Authority: What is the author's expertise (education, professional experience), which particularly qualifies him or her to write on this topic? What, if any, institutional affiliation does the author have? Has the author published widely on this specific topic? Is this person considered an authority on the topic? The publication can be another marker of Authority: What kind of publication (blog, newspaper, magazine, scholarly journal, etc.) is the article published in? Is it a well-reputed publication?
Objectivity: Does the author, publication, or institution have a particular point of view in relation to this topic? Does the author make an effort to present a balanced point of view in order to account for bias? Are there data or statistics used in the article? Where did the data/stats come from? Is there a funding source named for the research?

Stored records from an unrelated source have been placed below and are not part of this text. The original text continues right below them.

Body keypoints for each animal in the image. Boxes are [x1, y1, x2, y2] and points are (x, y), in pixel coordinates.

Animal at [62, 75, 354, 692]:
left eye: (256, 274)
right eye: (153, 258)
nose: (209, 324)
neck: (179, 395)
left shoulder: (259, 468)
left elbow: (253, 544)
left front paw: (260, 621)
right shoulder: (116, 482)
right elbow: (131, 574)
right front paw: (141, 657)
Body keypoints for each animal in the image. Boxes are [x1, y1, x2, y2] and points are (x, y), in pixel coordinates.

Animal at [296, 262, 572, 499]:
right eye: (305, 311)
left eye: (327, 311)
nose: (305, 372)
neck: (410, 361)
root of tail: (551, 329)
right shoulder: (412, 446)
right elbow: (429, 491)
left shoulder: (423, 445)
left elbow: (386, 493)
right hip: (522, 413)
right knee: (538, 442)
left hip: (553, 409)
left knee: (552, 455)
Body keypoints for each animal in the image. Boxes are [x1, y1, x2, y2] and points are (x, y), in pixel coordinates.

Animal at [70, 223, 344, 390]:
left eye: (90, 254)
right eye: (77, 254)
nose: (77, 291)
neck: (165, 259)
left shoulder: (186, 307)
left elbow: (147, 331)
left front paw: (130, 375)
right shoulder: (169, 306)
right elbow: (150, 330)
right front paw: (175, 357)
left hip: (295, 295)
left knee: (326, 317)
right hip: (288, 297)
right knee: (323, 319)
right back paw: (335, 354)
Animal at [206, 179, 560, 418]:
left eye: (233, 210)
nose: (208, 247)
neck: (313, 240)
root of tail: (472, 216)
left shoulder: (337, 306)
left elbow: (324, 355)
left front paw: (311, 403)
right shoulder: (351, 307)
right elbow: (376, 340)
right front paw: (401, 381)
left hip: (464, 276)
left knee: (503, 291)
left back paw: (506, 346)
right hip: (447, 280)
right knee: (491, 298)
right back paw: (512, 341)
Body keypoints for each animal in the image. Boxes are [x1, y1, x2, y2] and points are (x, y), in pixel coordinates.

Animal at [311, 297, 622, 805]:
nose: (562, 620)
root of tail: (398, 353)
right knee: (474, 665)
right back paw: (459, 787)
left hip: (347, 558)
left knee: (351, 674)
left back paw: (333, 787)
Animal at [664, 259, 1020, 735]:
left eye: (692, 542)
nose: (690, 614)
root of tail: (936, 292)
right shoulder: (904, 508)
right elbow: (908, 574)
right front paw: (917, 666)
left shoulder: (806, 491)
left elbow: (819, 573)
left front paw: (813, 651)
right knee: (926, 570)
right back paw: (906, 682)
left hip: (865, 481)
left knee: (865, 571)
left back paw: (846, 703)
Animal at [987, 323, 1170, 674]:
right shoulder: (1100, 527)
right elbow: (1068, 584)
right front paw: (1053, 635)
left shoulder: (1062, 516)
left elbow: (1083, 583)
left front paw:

Question authority by duncan c is licensed under CC BY-NC 2.0 and Question everything by TijsB is licensed under CC BY-SA 2.0.
From what you know about Hank Green of CrashCourse (feel free to Google him and use his Wikipedia page), what kind of authority does he have to make each of the videos that corresponds to a different color sticky note?
1. Go to this google slide deck if you are in the 8:30 class. Go to this google slide deck if you are in the 10:20 class. You will be editing the slide for your group (Group 1, Group 2, etc.).
2. Decide together what kind of authority (through Education, Life Experience, Work Experience, or No Evidence of Authority) Hank Green may have in the domains of photosynthesis/biology, pollution/ecology, and psychology.
3. Copy and paste the color boxes in the appropriate domain. Anyone who disagrees with the consensus at their group may copy and paste the color box and leave their initials. If you or your group thinks Hank Green has more than one kind of authority on a topic, come copy and paste the color box in those domains.